- **PROMPT**: Below this line is a set of entries; quote exactly the lines from the line that contains "of human squamous" to the line that contains "photomicrograph exhibits staining", both lines included.

- **TASK MATERIAL**:
● ● ●

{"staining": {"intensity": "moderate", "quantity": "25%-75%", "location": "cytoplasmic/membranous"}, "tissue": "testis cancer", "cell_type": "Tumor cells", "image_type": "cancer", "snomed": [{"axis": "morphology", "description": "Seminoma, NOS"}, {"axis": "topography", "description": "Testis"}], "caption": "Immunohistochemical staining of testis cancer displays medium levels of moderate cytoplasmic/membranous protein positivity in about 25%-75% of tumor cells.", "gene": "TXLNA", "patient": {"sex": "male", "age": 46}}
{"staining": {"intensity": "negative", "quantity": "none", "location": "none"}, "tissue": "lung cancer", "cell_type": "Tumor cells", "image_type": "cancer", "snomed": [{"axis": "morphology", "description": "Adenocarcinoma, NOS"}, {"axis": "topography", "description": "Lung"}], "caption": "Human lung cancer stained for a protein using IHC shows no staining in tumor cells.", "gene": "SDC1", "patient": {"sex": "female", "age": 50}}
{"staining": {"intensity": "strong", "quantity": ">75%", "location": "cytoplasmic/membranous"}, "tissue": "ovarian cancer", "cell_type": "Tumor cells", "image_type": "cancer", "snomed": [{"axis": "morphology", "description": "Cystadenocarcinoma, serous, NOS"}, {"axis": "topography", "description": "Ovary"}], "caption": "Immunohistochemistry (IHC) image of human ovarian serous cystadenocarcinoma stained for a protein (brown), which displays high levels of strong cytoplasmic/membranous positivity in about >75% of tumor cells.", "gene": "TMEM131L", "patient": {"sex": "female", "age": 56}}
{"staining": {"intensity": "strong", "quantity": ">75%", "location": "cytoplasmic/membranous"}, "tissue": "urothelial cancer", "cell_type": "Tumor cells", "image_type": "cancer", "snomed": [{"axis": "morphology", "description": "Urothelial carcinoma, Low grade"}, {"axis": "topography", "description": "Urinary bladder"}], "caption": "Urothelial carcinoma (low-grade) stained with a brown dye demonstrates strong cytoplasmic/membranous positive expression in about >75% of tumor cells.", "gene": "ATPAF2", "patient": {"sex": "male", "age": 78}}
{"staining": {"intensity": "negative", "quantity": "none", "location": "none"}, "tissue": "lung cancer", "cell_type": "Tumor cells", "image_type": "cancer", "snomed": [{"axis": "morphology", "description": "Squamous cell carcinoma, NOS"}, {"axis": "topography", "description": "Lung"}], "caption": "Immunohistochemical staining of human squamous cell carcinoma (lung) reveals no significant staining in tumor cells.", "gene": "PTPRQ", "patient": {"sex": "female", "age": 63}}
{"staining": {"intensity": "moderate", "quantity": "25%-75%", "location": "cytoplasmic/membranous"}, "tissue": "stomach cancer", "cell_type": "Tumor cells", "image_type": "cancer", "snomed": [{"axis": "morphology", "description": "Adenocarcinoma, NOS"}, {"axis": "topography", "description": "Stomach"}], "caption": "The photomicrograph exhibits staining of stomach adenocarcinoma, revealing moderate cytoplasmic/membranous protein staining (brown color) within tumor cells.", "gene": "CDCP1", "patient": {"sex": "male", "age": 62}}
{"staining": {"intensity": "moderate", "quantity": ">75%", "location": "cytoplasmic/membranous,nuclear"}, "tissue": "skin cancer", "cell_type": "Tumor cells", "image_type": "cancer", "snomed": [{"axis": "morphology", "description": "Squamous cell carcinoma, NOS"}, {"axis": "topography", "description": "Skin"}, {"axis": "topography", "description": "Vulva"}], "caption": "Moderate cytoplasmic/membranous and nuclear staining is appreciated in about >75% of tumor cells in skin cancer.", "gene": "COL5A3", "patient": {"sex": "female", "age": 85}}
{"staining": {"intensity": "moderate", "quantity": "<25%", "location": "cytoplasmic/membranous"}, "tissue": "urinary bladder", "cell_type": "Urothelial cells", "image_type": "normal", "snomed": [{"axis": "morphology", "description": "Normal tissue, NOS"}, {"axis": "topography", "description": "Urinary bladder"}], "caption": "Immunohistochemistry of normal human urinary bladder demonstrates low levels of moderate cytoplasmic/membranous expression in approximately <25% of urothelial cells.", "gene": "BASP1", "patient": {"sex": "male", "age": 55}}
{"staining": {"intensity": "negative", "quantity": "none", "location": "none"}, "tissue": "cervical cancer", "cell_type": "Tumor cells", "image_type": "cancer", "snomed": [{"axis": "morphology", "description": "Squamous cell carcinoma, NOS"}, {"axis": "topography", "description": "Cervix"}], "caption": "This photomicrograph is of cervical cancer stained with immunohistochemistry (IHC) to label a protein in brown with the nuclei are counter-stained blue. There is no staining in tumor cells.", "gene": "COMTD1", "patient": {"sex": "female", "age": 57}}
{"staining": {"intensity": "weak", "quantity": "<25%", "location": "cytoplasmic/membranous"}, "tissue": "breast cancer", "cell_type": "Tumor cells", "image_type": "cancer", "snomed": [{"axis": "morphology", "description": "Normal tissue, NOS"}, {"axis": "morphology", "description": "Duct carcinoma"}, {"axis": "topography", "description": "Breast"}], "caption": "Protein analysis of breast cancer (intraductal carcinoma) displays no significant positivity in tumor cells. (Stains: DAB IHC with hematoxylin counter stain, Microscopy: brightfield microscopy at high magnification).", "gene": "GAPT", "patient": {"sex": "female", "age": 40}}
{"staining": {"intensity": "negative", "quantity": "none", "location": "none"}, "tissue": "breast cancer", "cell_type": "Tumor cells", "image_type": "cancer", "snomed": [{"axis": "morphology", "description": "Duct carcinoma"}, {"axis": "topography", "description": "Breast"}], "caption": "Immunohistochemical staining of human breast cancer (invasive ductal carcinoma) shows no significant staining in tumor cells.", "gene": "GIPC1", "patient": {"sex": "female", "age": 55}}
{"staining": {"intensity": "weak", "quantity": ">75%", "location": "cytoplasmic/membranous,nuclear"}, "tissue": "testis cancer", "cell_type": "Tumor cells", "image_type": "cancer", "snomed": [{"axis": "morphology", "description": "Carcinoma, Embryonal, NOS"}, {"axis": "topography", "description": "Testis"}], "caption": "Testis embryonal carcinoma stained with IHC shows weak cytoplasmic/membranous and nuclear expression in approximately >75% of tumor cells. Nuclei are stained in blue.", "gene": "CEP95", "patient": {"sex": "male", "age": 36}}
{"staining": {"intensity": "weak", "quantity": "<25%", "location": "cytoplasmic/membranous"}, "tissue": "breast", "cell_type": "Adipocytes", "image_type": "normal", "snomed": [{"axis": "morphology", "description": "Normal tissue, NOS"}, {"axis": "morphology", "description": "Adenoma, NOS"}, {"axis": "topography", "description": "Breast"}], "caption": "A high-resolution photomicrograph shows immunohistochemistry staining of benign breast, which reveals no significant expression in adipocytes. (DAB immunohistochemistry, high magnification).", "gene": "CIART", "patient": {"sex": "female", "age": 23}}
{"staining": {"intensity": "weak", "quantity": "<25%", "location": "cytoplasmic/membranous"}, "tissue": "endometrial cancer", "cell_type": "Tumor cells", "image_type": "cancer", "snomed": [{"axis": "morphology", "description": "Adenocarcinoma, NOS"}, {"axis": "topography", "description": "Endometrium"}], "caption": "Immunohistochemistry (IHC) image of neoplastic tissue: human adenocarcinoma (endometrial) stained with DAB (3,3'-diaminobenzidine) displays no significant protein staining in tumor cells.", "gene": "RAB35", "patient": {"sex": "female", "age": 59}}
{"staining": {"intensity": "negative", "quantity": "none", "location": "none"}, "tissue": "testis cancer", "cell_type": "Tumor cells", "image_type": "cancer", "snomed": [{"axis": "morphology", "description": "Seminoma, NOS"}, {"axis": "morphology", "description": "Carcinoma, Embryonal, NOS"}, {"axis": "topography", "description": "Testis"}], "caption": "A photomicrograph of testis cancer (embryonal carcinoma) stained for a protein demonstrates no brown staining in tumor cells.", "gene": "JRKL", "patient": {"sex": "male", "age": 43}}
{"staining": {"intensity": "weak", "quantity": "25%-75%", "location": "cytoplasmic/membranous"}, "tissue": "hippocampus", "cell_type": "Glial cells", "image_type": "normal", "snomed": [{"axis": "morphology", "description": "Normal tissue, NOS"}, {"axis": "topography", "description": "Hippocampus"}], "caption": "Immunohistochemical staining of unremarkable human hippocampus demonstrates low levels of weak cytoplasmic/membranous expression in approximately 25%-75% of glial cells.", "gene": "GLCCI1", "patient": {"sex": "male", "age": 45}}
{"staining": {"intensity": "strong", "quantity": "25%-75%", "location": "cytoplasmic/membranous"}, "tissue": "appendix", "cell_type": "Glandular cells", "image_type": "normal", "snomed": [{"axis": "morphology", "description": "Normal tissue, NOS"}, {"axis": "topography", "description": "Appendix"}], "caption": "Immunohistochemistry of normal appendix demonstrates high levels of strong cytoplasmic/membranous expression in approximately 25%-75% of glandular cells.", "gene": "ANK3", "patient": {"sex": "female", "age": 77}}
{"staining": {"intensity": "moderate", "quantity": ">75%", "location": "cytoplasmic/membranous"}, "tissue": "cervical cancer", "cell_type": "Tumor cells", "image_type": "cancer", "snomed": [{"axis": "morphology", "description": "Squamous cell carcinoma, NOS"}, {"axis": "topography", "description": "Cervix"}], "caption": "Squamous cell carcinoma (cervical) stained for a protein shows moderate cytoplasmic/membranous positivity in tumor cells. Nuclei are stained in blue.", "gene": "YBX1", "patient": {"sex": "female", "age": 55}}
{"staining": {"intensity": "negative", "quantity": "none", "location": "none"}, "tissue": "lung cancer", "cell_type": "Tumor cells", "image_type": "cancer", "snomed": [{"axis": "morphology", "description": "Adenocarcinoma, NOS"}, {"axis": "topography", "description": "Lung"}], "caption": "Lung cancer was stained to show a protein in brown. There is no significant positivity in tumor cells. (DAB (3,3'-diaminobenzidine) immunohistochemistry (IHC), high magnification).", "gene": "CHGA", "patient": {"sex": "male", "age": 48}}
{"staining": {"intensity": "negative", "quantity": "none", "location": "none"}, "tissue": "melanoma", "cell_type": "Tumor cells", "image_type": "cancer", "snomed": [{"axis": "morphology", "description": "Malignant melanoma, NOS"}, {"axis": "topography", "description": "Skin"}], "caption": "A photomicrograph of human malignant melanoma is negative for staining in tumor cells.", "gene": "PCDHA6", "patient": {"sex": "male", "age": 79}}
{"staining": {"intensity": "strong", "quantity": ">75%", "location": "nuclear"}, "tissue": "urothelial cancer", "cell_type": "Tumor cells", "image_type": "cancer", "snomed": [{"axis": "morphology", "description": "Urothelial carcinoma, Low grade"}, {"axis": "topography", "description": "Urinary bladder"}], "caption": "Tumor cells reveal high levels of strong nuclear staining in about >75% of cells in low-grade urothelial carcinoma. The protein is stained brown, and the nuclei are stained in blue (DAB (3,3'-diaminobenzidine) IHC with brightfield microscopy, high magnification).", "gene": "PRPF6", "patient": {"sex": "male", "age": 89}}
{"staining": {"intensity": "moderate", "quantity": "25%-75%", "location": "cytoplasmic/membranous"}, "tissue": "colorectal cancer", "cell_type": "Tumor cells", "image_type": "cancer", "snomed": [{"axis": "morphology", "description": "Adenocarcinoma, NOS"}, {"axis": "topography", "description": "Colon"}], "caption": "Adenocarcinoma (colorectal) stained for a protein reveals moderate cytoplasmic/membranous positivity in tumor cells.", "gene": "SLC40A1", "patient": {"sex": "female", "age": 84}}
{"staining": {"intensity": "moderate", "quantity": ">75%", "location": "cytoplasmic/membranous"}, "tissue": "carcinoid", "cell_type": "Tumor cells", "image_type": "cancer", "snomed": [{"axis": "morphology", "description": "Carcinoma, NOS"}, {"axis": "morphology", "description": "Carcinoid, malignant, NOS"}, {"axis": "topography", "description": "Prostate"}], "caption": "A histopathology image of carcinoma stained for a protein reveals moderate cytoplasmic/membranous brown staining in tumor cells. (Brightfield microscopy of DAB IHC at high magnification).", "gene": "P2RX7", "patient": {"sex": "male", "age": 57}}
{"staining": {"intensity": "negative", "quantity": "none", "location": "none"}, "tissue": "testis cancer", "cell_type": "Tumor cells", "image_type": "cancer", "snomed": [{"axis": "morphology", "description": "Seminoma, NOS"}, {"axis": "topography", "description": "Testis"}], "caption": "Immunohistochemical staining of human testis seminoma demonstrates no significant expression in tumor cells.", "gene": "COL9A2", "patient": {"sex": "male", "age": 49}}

● ● ●

- **SOLUTION TO THE EXERCISE**:
{"staining": {"intensity": "negative", "quantity": "none", "location": "none"}, "tissue": "lung cancer", "cell_type": "Tumor cells", "image_type": "cancer", "snomed": [{"axis": "morphology", "description": "Squamous cell carcinoma, NOS"}, {"axis": "topography", "description": "Lung"}], "caption": "Immunohistochemical staining of human squamous cell carcinoma (lung) reveals no significant staining in tumor cells.", "gene": "PTPRQ", "patient": {"sex": "female", "age": 63}}
{"staining": {"intensity": "moderate", "quantity": "25%-75%", "location": "cytoplasmic/membranous"}, "tissue": "stomach cancer", "cell_type": "Tumor cells", "image_type": "cancer", "snomed": [{"axis": "morphology", "description": "Adenocarcinoma, NOS"}, {"axis": "topography", "description": "Stomach"}], "caption": "The photomicrograph exhibits staining of stomach adenocarcinoma, revealing moderate cytoplasmic/membranous protein staining (brown color) within tumor cells.", "gene": "CDCP1", "patient": {"sex": "male", "age": 62}}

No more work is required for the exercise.